Just five days after the U.S. Supreme Court issued an unconscionably cruel ruling in Grants Pass v. Johnson, at least one member of the Morgantown City Council is already pushing the city to criminalize homelessness like never before.
Councilor Louise “Weez” Michael has called on Council to amend its current so-called camping ban, which currently prohibits unauthorized sleeping in city parks, to also include “residential property, city streets, alleyways, and sidewalks.”
ACLU-WV has joined nine other organizations in a letter calling on the Council to use evidence-based approaches to addressing homelessness instead of heaping more punishment onto already struggling people.
“Public camping bans do not and cannot address the root causes of homelessness, which include, but are not limited to, poverty, violence, and disability. To the contrary, fines, arrests, prosecutions, and criminal records are entirely incompatible with securing safe, affordable housing,” the letter states. “The only solution to homelessness is housing.”
“If Council’s goal is to combat homelessness, it must come to terms with the truth that the path is neither straight nor easy, but that saving lives is worth the effort.
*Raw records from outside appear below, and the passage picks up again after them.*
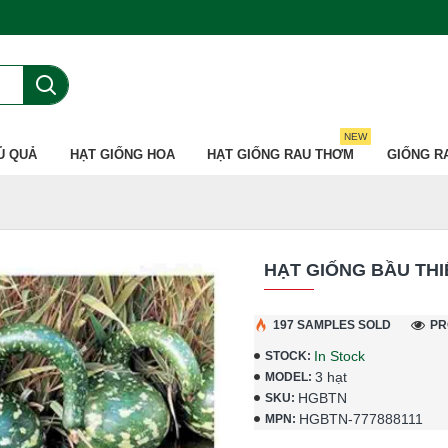
NEW
Ủ QUẢ
HẠT GIỐNG HOA
HẠT GIỐNG RAU THƠM
GIỐNG R
HẠT GIỐNG BẦU TH
197 SAMPLES SOLD
PR
In Stock
STOCK:
3 hạt
MODEL:
HGBTN
SKU:
HGBTN-777888111
MPN: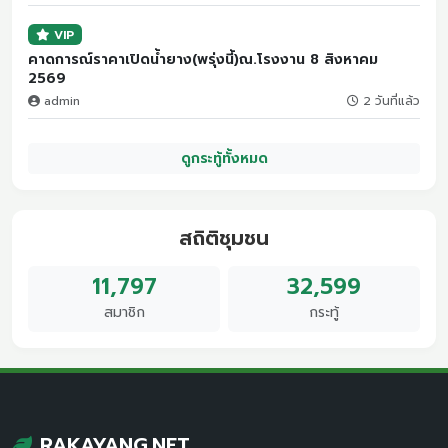
VIP
คาดการณ์ราคาเปิดน้ำยาง(พรุ่งนี้)ณ.โรงงาน 8 สิงหาคม
2569
admin
2 วันที่แล้ว
ดูกระทู้ทั้งหมด
สถิติชุมชน
11,797
32,599
สมาชิก
กระทู้
RAKAYANG.NET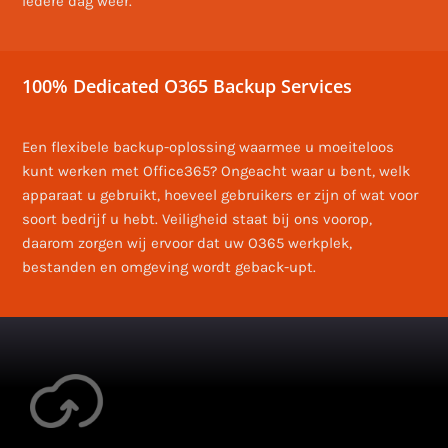
Iedere dag weer.
100% Dedicated O365 Backup Services
Een flexibele backup-oplossing waarmee u moeiteloos
kunt werken met Office365? Ongeacht waar u bent, welk
apparaat u gebruikt, hoeveel gebruikers er zijn of wat voor
soort bedrijf u hebt. Veiligheid staat bij ons voorop,
daarom zorgen wij ervoor dat uw O365 werkplek,
bestanden en omgeving wordt geback-upt.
If Council’s goal is to further stigmatize, punish, and traumatize the most vulnerable people in our community—those with the least power to change their material conditions—then Councilor Michael’s proposition will do just that. Notably, both paths are trod at the taxpayers’ expense.”
The letter was drafted by Mountain State Justice. Also joining the letter are Morgantown Coalition for Housing Action, Project Rainbow, 17th Judicial Circuit Public Defender Corp., League of Women Voters of Morgantown-Monongalia County, Morgantown Pride, Mylan Puskar Health Right, West Virginia Coalition to End Homelessness.